Listed records Start Marker

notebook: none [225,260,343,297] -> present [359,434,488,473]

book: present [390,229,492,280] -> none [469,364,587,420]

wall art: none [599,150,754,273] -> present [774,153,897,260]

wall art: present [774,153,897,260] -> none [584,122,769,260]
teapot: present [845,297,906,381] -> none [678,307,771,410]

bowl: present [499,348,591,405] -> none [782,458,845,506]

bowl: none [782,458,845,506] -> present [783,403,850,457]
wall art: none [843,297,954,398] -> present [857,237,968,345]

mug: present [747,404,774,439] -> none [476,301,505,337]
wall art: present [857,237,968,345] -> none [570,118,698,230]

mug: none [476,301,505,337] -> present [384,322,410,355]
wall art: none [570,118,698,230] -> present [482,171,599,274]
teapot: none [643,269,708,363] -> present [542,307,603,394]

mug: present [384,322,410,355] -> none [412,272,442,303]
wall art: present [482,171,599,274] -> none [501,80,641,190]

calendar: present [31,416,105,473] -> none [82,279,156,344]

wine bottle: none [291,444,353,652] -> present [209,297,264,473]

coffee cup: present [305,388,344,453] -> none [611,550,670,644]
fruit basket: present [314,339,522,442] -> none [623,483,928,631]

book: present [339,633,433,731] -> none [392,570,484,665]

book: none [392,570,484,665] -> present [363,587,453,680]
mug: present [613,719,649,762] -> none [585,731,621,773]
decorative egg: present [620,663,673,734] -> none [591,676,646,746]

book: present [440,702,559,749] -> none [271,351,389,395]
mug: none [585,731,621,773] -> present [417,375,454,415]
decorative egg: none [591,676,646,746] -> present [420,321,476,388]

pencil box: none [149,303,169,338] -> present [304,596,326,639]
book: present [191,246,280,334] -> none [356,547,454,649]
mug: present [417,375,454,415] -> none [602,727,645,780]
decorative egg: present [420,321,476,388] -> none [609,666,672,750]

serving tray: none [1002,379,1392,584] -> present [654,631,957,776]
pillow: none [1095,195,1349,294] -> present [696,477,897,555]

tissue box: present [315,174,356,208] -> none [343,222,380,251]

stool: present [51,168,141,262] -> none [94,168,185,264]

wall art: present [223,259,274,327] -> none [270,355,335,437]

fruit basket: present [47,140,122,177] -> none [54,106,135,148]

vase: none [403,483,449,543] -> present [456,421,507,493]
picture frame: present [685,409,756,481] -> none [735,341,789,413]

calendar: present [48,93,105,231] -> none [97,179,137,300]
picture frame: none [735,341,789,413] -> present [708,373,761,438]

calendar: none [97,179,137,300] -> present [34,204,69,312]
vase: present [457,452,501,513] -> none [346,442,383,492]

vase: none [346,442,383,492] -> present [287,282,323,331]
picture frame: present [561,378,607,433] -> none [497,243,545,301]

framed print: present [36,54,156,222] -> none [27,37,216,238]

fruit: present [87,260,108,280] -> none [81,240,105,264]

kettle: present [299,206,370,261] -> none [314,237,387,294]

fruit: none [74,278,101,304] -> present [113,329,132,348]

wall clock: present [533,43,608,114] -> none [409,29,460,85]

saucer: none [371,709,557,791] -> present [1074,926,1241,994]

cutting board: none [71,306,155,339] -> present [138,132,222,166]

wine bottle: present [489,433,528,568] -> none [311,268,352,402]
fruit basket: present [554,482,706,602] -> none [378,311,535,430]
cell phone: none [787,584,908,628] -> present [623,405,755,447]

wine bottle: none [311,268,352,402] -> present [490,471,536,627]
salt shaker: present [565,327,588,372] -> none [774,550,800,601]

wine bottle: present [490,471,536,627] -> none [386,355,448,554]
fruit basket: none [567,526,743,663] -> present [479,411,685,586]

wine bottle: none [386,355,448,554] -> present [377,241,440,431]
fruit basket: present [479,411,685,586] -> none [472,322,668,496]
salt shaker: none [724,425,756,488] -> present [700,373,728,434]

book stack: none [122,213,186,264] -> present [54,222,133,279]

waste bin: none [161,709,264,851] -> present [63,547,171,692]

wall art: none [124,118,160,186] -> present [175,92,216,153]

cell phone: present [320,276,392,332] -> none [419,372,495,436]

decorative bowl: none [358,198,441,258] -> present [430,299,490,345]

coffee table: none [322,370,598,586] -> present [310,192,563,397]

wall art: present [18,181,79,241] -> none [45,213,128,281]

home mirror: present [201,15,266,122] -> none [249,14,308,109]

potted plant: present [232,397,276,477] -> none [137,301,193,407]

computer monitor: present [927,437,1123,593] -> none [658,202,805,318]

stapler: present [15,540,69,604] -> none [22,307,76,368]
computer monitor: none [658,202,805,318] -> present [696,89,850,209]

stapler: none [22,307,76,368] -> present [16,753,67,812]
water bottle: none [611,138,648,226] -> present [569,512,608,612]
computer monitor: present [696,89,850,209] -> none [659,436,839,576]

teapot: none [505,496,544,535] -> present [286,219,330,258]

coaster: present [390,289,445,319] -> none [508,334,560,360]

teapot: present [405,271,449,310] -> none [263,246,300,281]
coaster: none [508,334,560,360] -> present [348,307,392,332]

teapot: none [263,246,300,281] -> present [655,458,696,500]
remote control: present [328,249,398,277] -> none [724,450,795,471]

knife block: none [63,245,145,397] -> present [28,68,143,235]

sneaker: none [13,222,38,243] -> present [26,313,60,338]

Listed records End Marker

Exercise goal:
Give all the records again. Match them exactly.

The answer:
notebook: none [225,260,343,297] -> present [359,434,488,473]

book: present [390,229,492,280] -> none [469,364,587,420]

wall art: none [599,150,754,273] -> present [774,153,897,260]

wall art: present [774,153,897,260] -> none [584,122,769,260]
teapot: present [845,297,906,381] -> none [678,307,771,410]

bowl: present [499,348,591,405] -> none [782,458,845,506]

bowl: none [782,458,845,506] -> present [783,403,850,457]
wall art: none [843,297,954,398] -> present [857,237,968,345]

mug: present [747,404,774,439] -> none [476,301,505,337]
wall art: present [857,237,968,345] -> none [570,118,698,230]

mug: none [476,301,505,337] -> present [384,322,410,355]
wall art: none [570,118,698,230] -> present [482,171,599,274]
teapot: none [643,269,708,363] -> present [542,307,603,394]

mug: present [384,322,410,355] -> none [412,272,442,303]
wall art: present [482,171,599,274] -> none [501,80,641,190]

calendar: present [31,416,105,473] -> none [82,279,156,344]

wine bottle: none [291,444,353,652] -> present [209,297,264,473]

coffee cup: present [305,388,344,453] -> none [611,550,670,644]
fruit basket: present [314,339,522,442] -> none [623,483,928,631]

book: present [339,633,433,731] -> none [392,570,484,665]

book: none [392,570,484,665] -> present [363,587,453,680]
mug: present [613,719,649,762] -> none [585,731,621,773]
decorative egg: present [620,663,673,734] -> none [591,676,646,746]

book: present [440,702,559,749] -> none [271,351,389,395]
mug: none [585,731,621,773] -> present [417,375,454,415]
decorative egg: none [591,676,646,746] -> present [420,321,476,388]

pencil box: none [149,303,169,338] -> present [304,596,326,639]
book: present [191,246,280,334] -> none [356,547,454,649]
mug: present [417,375,454,415] -> none [602,727,645,780]
decorative egg: present [420,321,476,388] -> none [609,666,672,750]

serving tray: none [1002,379,1392,584] -> present [654,631,957,776]
pillow: none [1095,195,1349,294] -> present [696,477,897,555]

tissue box: present [315,174,356,208] -> none [343,222,380,251]

stool: present [51,168,141,262] -> none [94,168,185,264]

wall art: present [223,259,274,327] -> none [270,355,335,437]

fruit basket: present [47,140,122,177] -> none [54,106,135,148]

vase: none [403,483,449,543] -> present [456,421,507,493]
picture frame: present [685,409,756,481] -> none [735,341,789,413]

calendar: present [48,93,105,231] -> none [97,179,137,300]
picture frame: none [735,341,789,413] -> present [708,373,761,438]

calendar: none [97,179,137,300] -> present [34,204,69,312]
vase: present [457,452,501,513] -> none [346,442,383,492]

vase: none [346,442,383,492] -> present [287,282,323,331]
picture frame: present [561,378,607,433] -> none [497,243,545,301]

framed print: present [36,54,156,222] -> none [27,37,216,238]

fruit: present [87,260,108,280] -> none [81,240,105,264]

kettle: present [299,206,370,261] -> none [314,237,387,294]

fruit: none [74,278,101,304] -> present [113,329,132,348]

wall clock: present [533,43,608,114] -> none [409,29,460,85]

saucer: none [371,709,557,791] -> present [1074,926,1241,994]

cutting board: none [71,306,155,339] -> present [138,132,222,166]

wine bottle: present [489,433,528,568] -> none [311,268,352,402]
fruit basket: present [554,482,706,602] -> none [378,311,535,430]
cell phone: none [787,584,908,628] -> present [623,405,755,447]

wine bottle: none [311,268,352,402] -> present [490,471,536,627]
salt shaker: present [565,327,588,372] -> none [774,550,800,601]

wine bottle: present [490,471,536,627] -> none [386,355,448,554]
fruit basket: none [567,526,743,663] -> present [479,411,685,586]

wine bottle: none [386,355,448,554] -> present [377,241,440,431]
fruit basket: present [479,411,685,586] -> none [472,322,668,496]
salt shaker: none [724,425,756,488] -> present [700,373,728,434]

book stack: none [122,213,186,264] -> present [54,222,133,279]

waste bin: none [161,709,264,851] -> present [63,547,171,692]

wall art: none [124,118,160,186] -> present [175,92,216,153]

cell phone: present [320,276,392,332] -> none [419,372,495,436]

decorative bowl: none [358,198,441,258] -> present [430,299,490,345]

coffee table: none [322,370,598,586] -> present [310,192,563,397]

wall art: present [18,181,79,241] -> none [45,213,128,281]

home mirror: present [201,15,266,122] -> none [249,14,308,109]

potted plant: present [232,397,276,477] -> none [137,301,193,407]

computer monitor: present [927,437,1123,593] -> none [658,202,805,318]

stapler: present [15,540,69,604] -> none [22,307,76,368]
computer monitor: none [658,202,805,318] -> present [696,89,850,209]

stapler: none [22,307,76,368] -> present [16,753,67,812]
water bottle: none [611,138,648,226] -> present [569,512,608,612]
computer monitor: present [696,89,850,209] -> none [659,436,839,576]

teapot: none [505,496,544,535] -> present [286,219,330,258]

coaster: present [390,289,445,319] -> none [508,334,560,360]

teapot: present [405,271,449,310] -> none [263,246,300,281]
coaster: none [508,334,560,360] -> present [348,307,392,332]

teapot: none [263,246,300,281] -> present [655,458,696,500]
remote control: present [328,249,398,277] -> none [724,450,795,471]

knife block: none [63,245,145,397] -> present [28,68,143,235]

sneaker: none [13,222,38,243] -> present [26,313,60,338]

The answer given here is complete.